What this is actually, at least in my opinion, is Trump saying to the Republicans, if you won't throw the electoral college results out and elect me over the objections of 80 million American voters, I'm going to sabotage your efforts to reclaim your dignity, credibility and integrity after I'm gone. I'll keep you from passing what the American people want and need, because as you know, I don't give a damn about them or anyone other than myself. Then, in 2024, I can campaign for the opportunity to save America from both parties. Maybe I can win that way after losing the popular vote twice as a Republican. And if you show callousness by going home for a ten day Christmas break, I won't even have to do anything because your bill will die in my pocket as long as I don't sign it, and you won't even be able to override that kind of "pocket veto." As to refusing to sign the current defense and stop gap funding bills, you can all go swing. You'll get it done, it just won't by as easy for you, and in the bargain, I lock up the bigot vote for 2024 by opposing renaming bases named after confederate slavers. How's that for proof that I'm a stable genius.
The irony of it all is that McConnell and the minority leader in The House, Kevin McCarthy (who's as much of an idiot as Donald Trump is), are now going to be hoist by their own petard. They have spent four years sucking up to a sociopath...a devious, narcissistic megalomaniac who is now plying his talents at their expense, and they can't get out of the way. The monster they created is going to devour them, and all they can do is whimper and flail about. Trump will make his point in spite of anything they will do, and the only possible beneficiaries of Trump's scheming will be either him or the Democrats, who can turn to you, America, and say, "you see? I told you so!"

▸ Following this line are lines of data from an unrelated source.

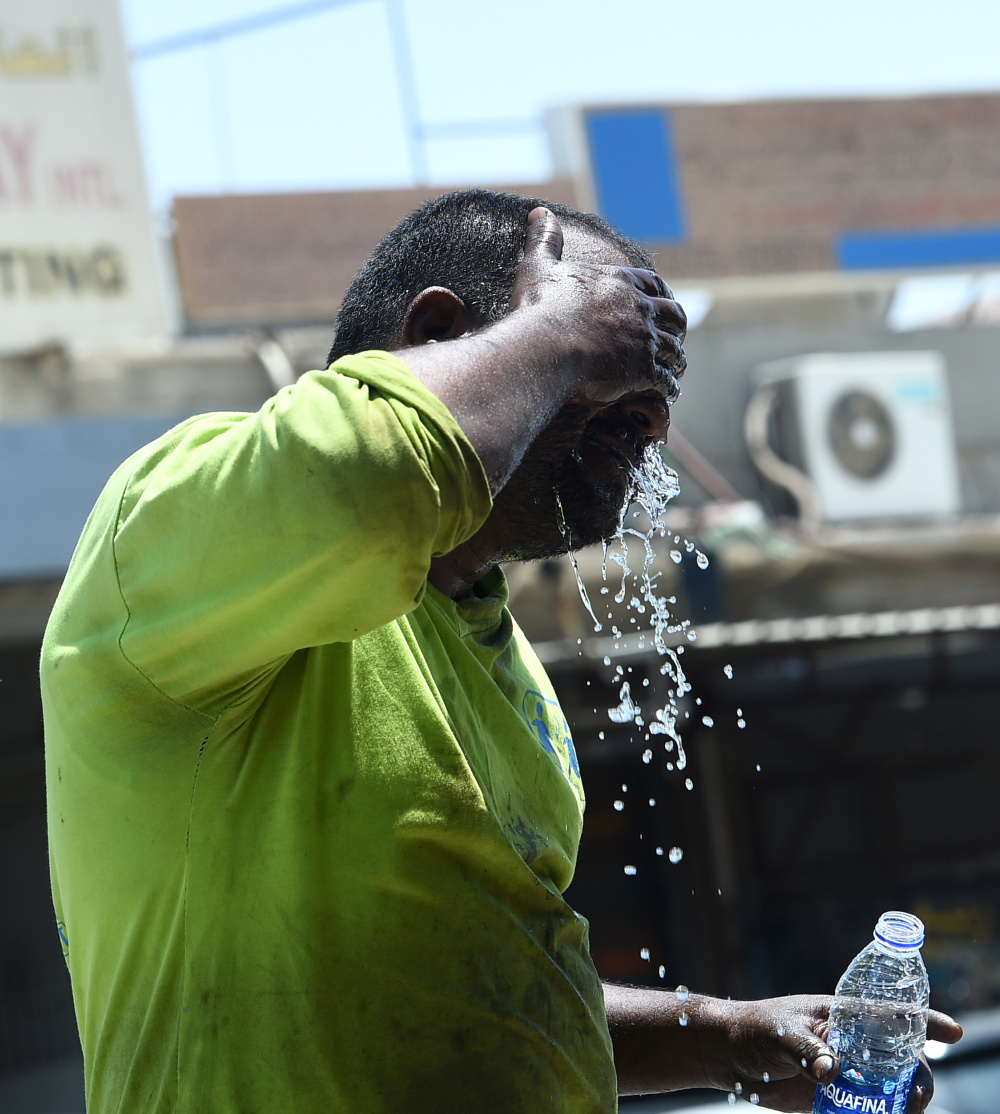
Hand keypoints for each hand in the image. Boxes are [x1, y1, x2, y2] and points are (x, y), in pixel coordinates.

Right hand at [506, 206, 686, 408]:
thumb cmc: (540, 308)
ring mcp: (644, 340)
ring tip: (677, 370)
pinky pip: (666, 379)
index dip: (659, 294)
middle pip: (674, 314)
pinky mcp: (643, 370)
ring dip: (677, 359)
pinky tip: (669, 393)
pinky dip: (670, 386)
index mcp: (619, 282)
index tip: (662, 302)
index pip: (652, 283)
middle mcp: (639, 308)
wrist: (547, 347)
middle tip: (676, 338)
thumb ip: (544, 239)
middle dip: (677, 327)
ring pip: (674, 348)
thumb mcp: (539, 266)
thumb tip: (538, 211)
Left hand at [702, 996, 962, 1112]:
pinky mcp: (836, 1100)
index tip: (954, 1032)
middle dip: (917, 1080)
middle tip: (914, 1099)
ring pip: (890, 1091)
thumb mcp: (779, 1033)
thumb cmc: (754, 1029)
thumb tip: (832, 1072)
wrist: (729, 1056)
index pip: (892, 1015)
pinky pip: (868, 1113)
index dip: (926, 1022)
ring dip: (903, 1106)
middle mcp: (853, 1045)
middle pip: (902, 1061)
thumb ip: (805, 1050)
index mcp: (843, 1016)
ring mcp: (848, 1073)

Personally, I would bet on the Democrats in this whole thing. We won't know the outcome for maybe a couple of years or more, but I think that most Americans feel now that we will have dodged a bullet if Trump doesn't try to marshal the U.S. military in an attempt to usurp the power he has always coveted. But I think that what will happen is that the American people will recognize that the name Donald Trump is a stain on not just the American presidency, but on America as a whole. He represents our basest, and ironically-most-self-destructive instincts as a culture, and we let him into our house...our White House. True, the majority of us can just shrug and say, hey, it wasn't me who let it happen. It was the basket of deplorables who did it. We cast our votes, but thanks to Alexander Hamilton and a few other "founding fathers", our system allowed them to have their internecine way with the first modern democracy.
That's what I think will be the course of human events in America. But then, I thought even Hillary could beat him.